- Opening Delimiter -
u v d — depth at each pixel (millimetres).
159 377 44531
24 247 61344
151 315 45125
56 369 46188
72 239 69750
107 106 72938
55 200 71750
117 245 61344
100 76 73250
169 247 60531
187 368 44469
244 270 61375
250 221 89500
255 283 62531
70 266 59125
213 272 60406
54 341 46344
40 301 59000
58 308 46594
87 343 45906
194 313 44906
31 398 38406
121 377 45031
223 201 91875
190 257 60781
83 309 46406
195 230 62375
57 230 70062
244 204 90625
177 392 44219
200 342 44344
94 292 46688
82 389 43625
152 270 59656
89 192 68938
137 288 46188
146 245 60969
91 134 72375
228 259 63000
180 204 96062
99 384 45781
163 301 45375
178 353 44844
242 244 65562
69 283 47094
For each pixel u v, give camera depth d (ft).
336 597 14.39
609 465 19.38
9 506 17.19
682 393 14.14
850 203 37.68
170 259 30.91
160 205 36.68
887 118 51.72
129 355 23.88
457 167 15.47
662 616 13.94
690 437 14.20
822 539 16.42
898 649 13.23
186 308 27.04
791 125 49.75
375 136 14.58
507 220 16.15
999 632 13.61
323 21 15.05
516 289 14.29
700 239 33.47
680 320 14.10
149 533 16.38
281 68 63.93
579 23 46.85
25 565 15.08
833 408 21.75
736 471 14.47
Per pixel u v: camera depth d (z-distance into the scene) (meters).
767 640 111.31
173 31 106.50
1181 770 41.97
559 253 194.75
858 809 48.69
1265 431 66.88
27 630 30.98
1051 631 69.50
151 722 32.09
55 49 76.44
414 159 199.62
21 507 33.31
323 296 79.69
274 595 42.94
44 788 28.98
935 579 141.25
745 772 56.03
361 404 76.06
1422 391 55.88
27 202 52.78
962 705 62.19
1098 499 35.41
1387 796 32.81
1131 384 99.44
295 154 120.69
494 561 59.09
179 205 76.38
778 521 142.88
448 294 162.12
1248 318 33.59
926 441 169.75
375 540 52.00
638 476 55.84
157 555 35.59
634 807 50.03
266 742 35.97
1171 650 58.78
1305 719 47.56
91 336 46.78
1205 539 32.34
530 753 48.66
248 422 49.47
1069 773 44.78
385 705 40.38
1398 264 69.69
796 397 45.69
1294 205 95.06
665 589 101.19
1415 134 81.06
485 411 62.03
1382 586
- Closing Delimiter -
> What to do: In this exercise, reproduce the material word for word, in full.

> Your solution:
u v d — depth at each pixel (millimetres).
159 377 44531
24 247 61344
151 315 45125
56 369 46188
72 239 69750
107 106 72938
55 200 71750
117 245 61344
100 76 73250
169 247 60531
187 368 44469
244 270 61375
250 221 89500
255 283 62531
70 266 59125
213 272 60406
54 341 46344
40 301 59000
58 308 46594
87 343 45906
194 313 44906
31 398 38406
121 377 45031
223 201 91875
190 257 60781
83 309 46406
195 230 62375
57 230 70062
244 204 90625
177 392 44219
200 342 44344
94 292 46688
82 389 43625
152 270 59656
89 192 68938
137 288 46188
146 245 60969
91 134 72375
228 259 63000
180 204 96062
99 384 45781
163 301 45375
178 353 44844
242 244 65562
69 283 47094
For each pixel u v, give camera depth d (ft).
336 597 14.39
609 465 19.38
9 506 17.19
682 393 14.14
850 203 37.68
170 259 30.91
160 205 36.68
887 118 51.72
129 355 23.88
457 167 15.47
662 616 13.94
690 437 14.20
822 539 16.42
898 649 13.23
186 308 27.04
791 125 49.75
375 136 14.58
507 220 16.15
999 632 13.61
323 21 15.05
516 289 14.29
700 239 33.47
680 320 14.10
149 533 16.38
281 68 63.93
579 23 46.85
25 565 15.08
833 408 21.75
736 471 14.47
Per pixel u v: camera depth d (z-distance into the scene) (meters).
767 640 111.31
173 31 106.50
1181 770 41.97
559 253 194.75
858 809 48.69
1265 431 66.88
27 630 30.98
1051 631 69.50
151 722 32.09
55 49 76.44
414 159 199.62
21 507 33.31
323 296 79.69
274 595 42.94
44 788 28.98
935 579 141.25
745 772 56.03
361 404 76.06
1422 391 55.88
27 202 52.78
962 705 62.19
1098 499 35.41
1387 796 32.81
1131 384 99.44
295 154 120.69
494 561 59.09
179 205 76.38
778 521 142.88
448 294 162.12
1248 318 33.59
926 441 169.75
375 540 52.00
638 476 55.84
157 555 35.59
634 807 50.03
266 742 35.97
1171 650 58.78
1305 719 47.56
91 336 46.78
1205 539 32.34
530 753 48.66
248 422 49.47
1069 773 44.78
385 705 40.38
1398 264 69.69
796 397 45.69
1294 205 95.06
665 589 101.19
1415 134 81.06
485 411 62.03
1382 586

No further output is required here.